A custom record type (e.g., a record ({“baa” : 3}) that can be inserted into multiple data
structures, such as a sorted list and/or a hash table).
You should probably approach this in steps:
o First, build a simple tokenizer to parse tokens from a file.
o Next, get your program to walk through a directory.
o Next, implement a data structure that allows you to count the number of occurrences of each
unique token in a file.
And so on …
4. What to Turn In
A tarred gzipped file named Asst2.tgz that contains a directory called Asst2 with the following files in it:
All the .h and .c files necessary to produce an executable named index.
A makefile used to compile and produce the invertedIndex executable.
It must have a target ‘clean’ to prepare a fresh compilation of everything.
A file called testplan.txt that contains a test plan for your indexer.

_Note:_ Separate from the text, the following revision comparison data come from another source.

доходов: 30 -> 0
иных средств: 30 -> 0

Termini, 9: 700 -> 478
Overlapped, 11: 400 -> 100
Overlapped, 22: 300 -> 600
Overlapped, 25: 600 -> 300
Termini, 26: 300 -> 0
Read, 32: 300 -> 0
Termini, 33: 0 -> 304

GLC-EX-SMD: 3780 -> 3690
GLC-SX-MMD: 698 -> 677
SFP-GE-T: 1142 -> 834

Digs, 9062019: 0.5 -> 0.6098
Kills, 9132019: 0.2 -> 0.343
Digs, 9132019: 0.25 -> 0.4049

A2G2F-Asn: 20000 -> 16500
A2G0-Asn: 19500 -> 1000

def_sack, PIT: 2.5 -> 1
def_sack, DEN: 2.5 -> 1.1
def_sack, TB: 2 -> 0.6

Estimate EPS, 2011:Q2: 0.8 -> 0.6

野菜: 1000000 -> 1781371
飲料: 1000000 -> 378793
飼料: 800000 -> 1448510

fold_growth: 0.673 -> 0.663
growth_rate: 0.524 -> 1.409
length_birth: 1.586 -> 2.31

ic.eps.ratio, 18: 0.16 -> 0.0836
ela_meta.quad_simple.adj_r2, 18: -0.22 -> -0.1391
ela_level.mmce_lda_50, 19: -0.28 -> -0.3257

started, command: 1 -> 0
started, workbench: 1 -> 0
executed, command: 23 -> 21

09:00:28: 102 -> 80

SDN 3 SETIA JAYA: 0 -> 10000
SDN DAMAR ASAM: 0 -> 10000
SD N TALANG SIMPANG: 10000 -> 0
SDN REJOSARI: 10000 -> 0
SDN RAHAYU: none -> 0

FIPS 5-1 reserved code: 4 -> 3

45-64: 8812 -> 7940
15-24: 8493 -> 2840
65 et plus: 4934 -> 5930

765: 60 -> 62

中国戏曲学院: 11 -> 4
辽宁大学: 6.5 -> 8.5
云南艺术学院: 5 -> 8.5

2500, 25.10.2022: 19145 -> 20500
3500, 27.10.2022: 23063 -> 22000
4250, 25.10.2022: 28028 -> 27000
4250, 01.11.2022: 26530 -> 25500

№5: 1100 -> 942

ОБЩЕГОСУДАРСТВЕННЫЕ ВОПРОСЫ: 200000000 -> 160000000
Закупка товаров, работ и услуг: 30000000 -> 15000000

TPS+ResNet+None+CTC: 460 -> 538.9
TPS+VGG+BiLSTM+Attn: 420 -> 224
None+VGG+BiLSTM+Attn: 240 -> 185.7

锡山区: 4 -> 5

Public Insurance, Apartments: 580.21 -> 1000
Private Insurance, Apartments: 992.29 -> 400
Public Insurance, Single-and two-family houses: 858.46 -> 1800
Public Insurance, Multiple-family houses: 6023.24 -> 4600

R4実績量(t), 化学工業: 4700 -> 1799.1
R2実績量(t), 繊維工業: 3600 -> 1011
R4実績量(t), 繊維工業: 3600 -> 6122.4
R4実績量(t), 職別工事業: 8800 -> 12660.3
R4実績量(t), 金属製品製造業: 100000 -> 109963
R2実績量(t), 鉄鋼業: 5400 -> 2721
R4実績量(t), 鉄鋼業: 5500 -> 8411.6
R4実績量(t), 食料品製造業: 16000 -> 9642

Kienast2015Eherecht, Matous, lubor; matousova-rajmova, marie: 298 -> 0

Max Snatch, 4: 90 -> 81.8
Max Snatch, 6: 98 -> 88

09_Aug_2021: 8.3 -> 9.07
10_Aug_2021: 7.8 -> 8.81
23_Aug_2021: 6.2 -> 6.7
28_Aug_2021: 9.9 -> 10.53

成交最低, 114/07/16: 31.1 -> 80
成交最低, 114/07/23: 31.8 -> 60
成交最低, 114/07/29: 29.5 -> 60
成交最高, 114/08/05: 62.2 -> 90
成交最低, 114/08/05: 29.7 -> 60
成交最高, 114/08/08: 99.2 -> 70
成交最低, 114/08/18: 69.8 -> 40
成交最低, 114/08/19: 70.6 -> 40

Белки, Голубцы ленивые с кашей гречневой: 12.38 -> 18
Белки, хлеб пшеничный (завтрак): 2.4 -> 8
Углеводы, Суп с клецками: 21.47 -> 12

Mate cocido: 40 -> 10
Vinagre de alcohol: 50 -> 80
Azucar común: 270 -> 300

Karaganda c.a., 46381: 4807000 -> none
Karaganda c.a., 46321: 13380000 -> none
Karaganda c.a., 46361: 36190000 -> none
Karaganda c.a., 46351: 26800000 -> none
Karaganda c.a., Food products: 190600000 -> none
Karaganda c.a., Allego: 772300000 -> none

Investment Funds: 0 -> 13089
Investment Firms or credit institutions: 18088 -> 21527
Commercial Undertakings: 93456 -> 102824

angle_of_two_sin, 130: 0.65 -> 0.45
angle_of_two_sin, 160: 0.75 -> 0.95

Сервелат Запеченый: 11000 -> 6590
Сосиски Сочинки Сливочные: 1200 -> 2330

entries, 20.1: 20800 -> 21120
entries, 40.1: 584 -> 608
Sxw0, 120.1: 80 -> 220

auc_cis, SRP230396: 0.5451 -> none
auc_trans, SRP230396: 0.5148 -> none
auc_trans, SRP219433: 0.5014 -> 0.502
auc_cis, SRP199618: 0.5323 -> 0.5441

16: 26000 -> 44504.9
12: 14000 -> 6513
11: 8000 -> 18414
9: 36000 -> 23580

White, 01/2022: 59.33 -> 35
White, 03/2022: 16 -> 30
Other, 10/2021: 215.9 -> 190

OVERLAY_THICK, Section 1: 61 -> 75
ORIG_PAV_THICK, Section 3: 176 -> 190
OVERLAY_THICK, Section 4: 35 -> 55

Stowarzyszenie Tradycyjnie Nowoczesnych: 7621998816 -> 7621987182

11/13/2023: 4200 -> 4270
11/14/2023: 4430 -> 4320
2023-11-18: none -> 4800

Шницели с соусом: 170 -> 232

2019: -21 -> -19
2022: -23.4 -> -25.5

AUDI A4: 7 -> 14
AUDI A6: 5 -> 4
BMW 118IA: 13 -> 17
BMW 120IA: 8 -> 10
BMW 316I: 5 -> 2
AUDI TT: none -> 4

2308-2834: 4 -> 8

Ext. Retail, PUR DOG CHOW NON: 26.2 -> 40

You should include the example files and/or directories that you test your indexer
on but keep these from being too large, please. (In your test plan, you should discuss
the larger scale testing and the results, but you can skip including huge data sets).
A readme.pdf file that describes the design of your indexer.
This should also include an analysis of time and space usage of your program.
You do not need to analyze every single function. Rather, you need to analyze the
overall program. (So, for example, analyzing initialization code is typically not too
important unless this initialization depends on the size of the inputs.)
As usual, your grade will be based on:
Correctness (how well your code is working)
Quality of your design (did you use reasonable algorithms)
Quality of your code (how well written your code is, including modularity and comments)
Efficiency (of your implementation)
Testing thoroughness (quality of your test cases).